Gloria lo pensó durante un instante y entonces dijo en voz baja:

—No lo haré.

Gabi contempló el rostro de su hermana, sus mejillas hundidas y sus ojos apagados. Ya había pasado el momento de convencerla y sabía que si no tomaba cartas en el asunto, pronto habría otra muerte más en la familia.

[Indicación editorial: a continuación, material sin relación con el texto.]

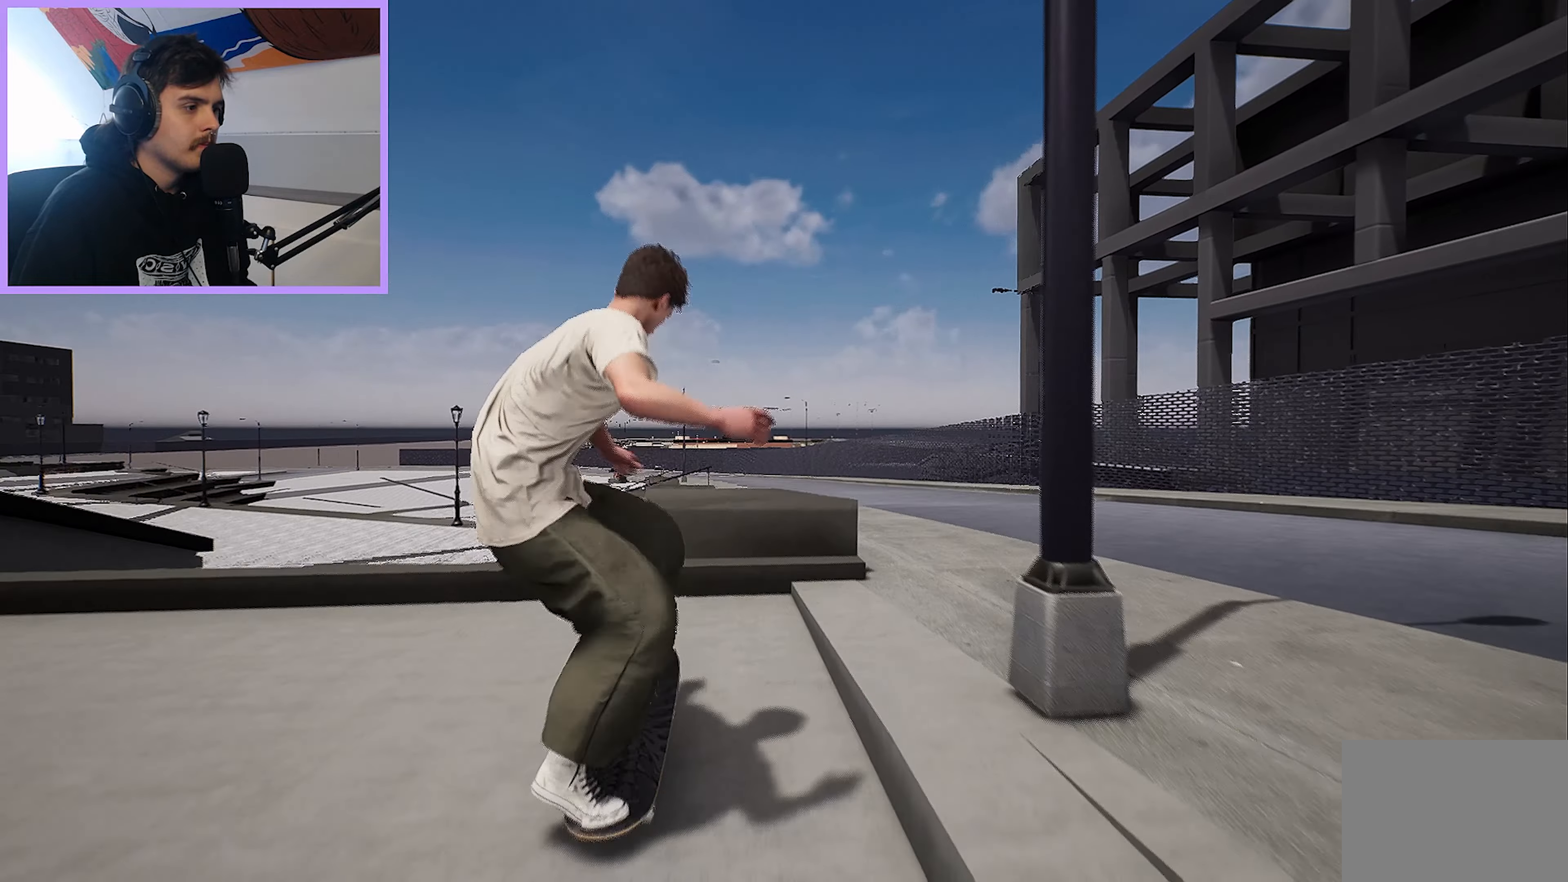
{"buttons": [], "left_stick": "center", "right_stick": "center", "events": [[433, "left_stick", "center"], [433, "right_stick", "center"]]}
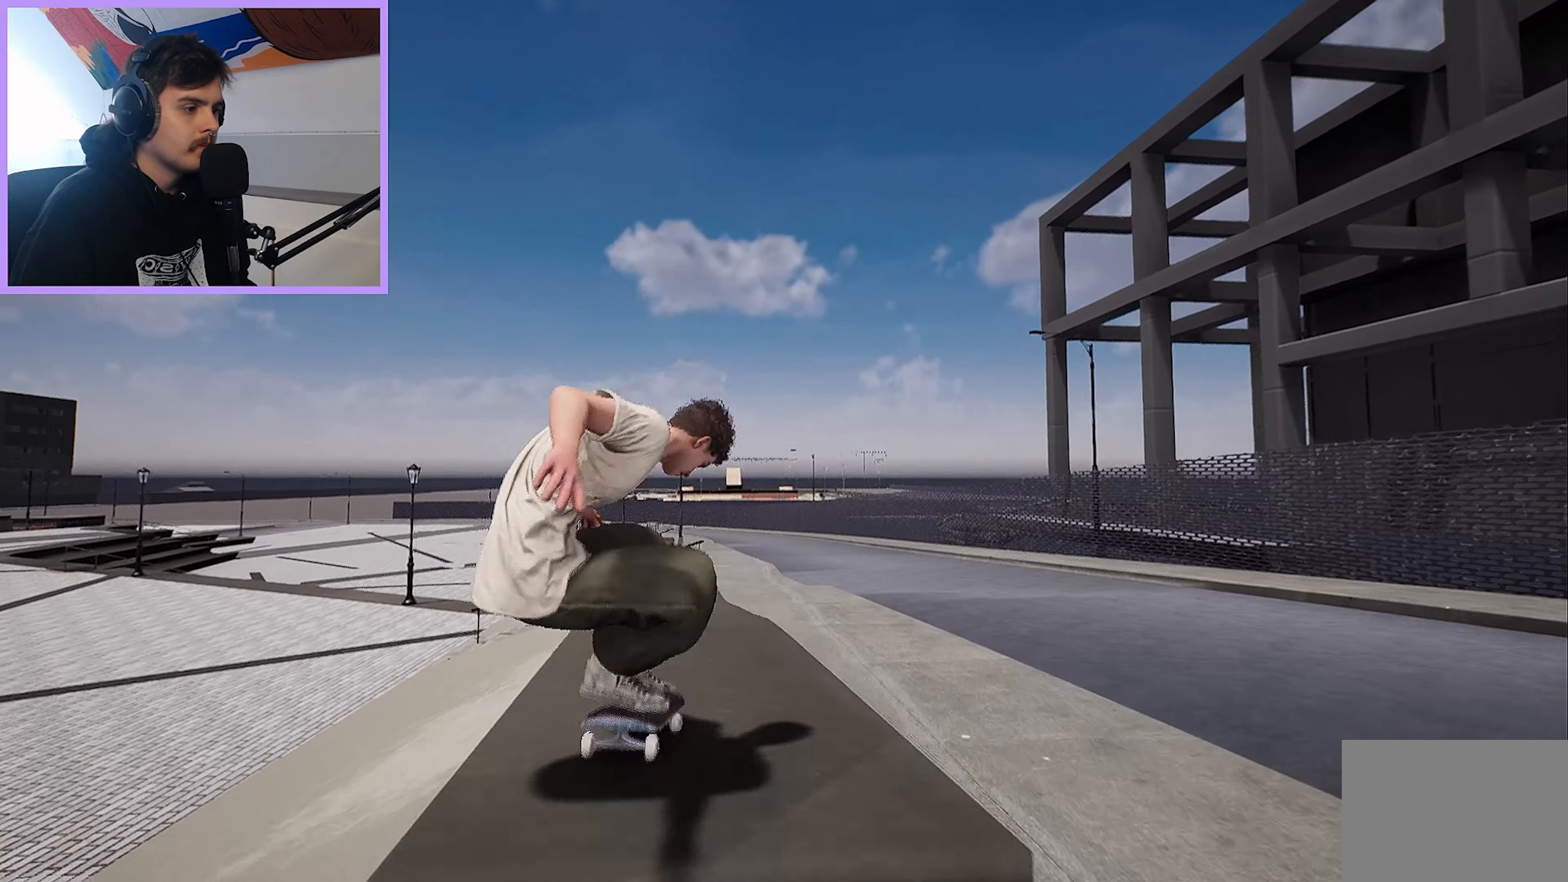
{"buttons": [], "left_stick": "center", "right_stick": "center", "events": [[33, "L2", "down"], [100, "L2", "up"], [283, "L2", "down"], [383, "L2", "up"]]}
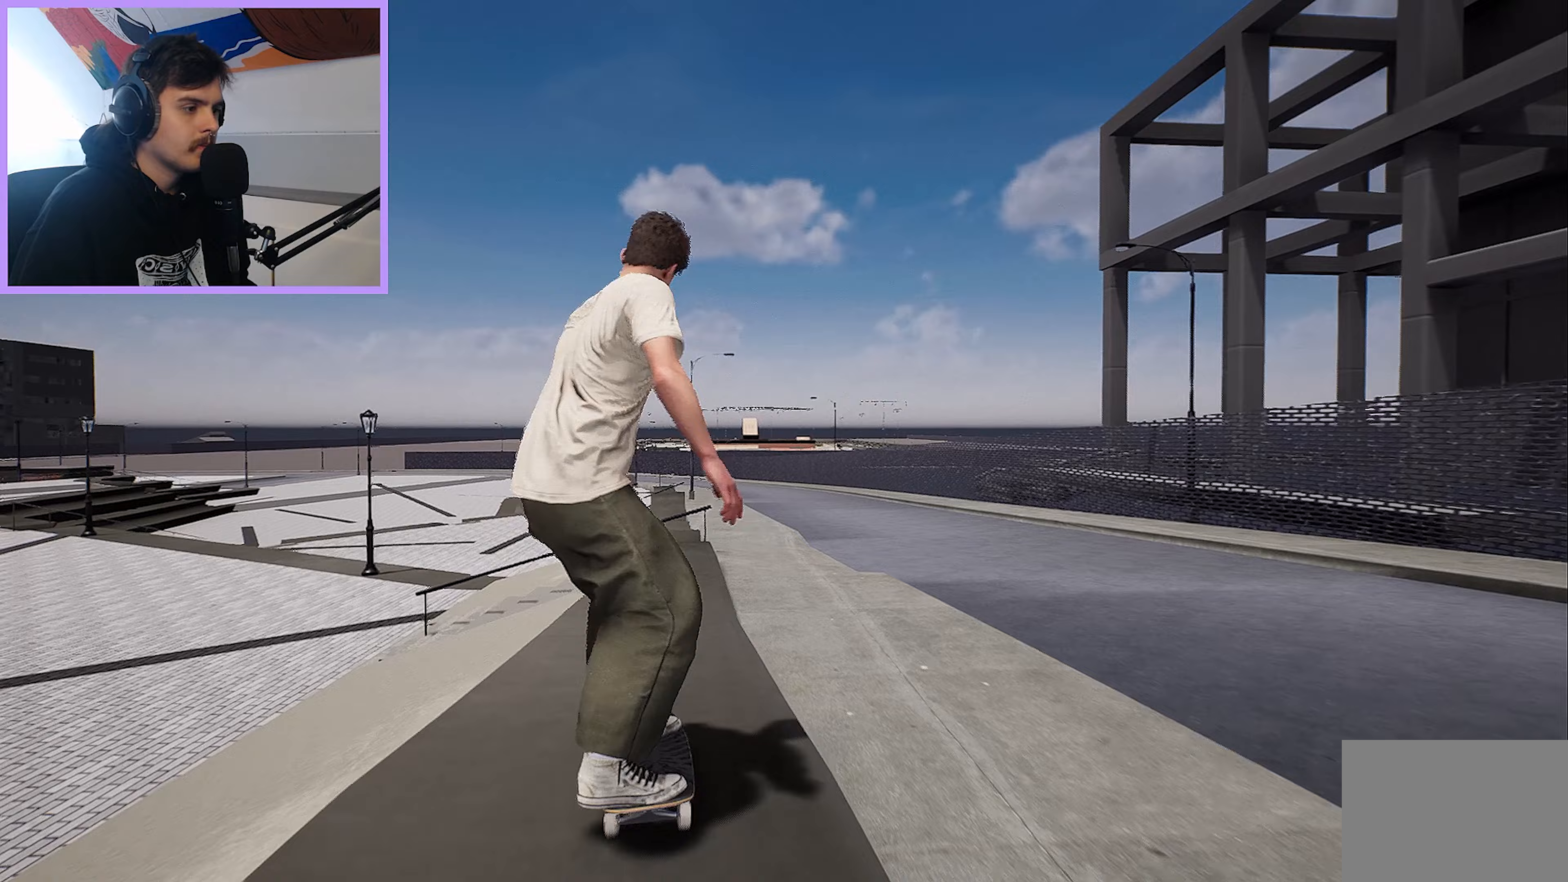
{"buttons": [], "left_stick": "center", "right_stick": "center", "events": [[133, "R2", "down"], [233, "R2", "up"]]}
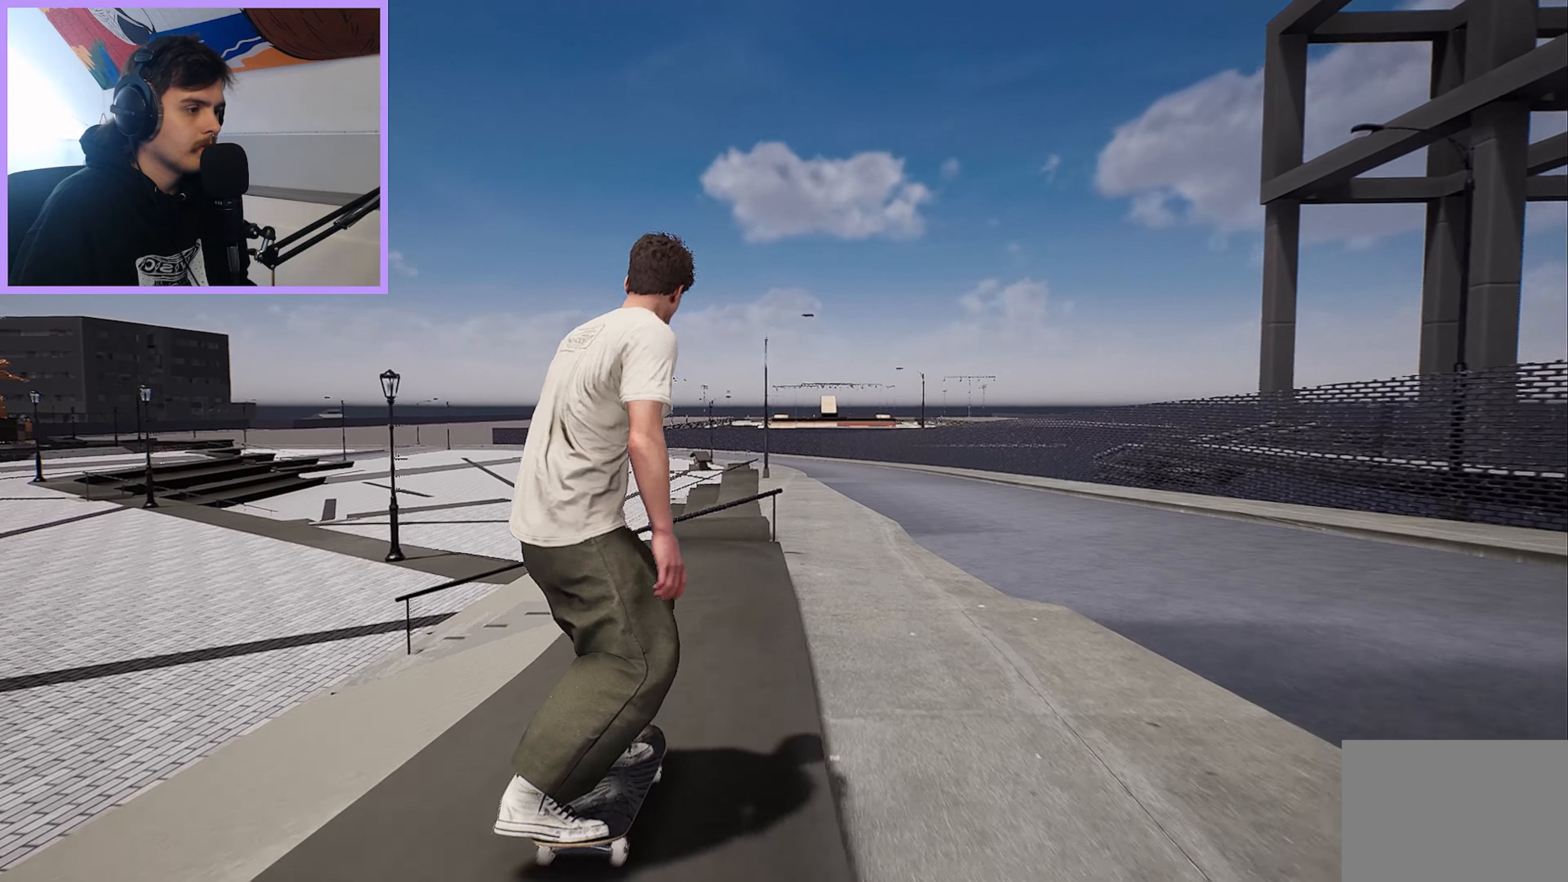
{"buttons": [], "left_stick": "up-left", "right_stick": "up", "events": [[33, "right_stick", "down"], [250, "L2", "down"], [367, "L2", "up"], [400, "left_stick", "up-left"], [433, "right_stick", "up"]]}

—Muy bien, como tú quieras —dijo Gabi poniéndose en pie.

—¿Adónde vas? —le preguntó Gloria, levantando la cabeza.

—Voy a llamar a una ambulancia, como ya te he dicho. Acabaré yendo al infierno si me quedo aquí plantada contemplando cómo mi hermana se pudre hasta morir en su propia cama.

—Ni se te ocurra.

—Pues trata de detenerme —la desafió Gabi, y salió de la habitación.

Cuando estaba en mitad de las escaleras, escuchó a su hermana gimiendo:

—¡Me daré una ducha! ¡Maldita seas! ¡Me daré esa puta ducha!

Gabi regresó arriba y ayudó a su refunfuñona hermana, apestosa y malhablada, a salir de la cama y a meterse en el baño. Más tarde, Gloria se puso un pijama limpio, y Gabi insistió en que se acomodara en una silla durante un rato en lugar de meterse en la cama inmediatamente.

Gabi se sentó en el borde de la cama de cara a su hermana. Tenía noticias y no estaba muy segura de cómo comunicárselas, pero confiaba en que a Gloria le sentaría bien oírlas, que quizá aquello la sacaría unos cuantos centímetros del oscuro agujero en el que había caído, lo suficiente como para llenar los pulmones de aire fresco.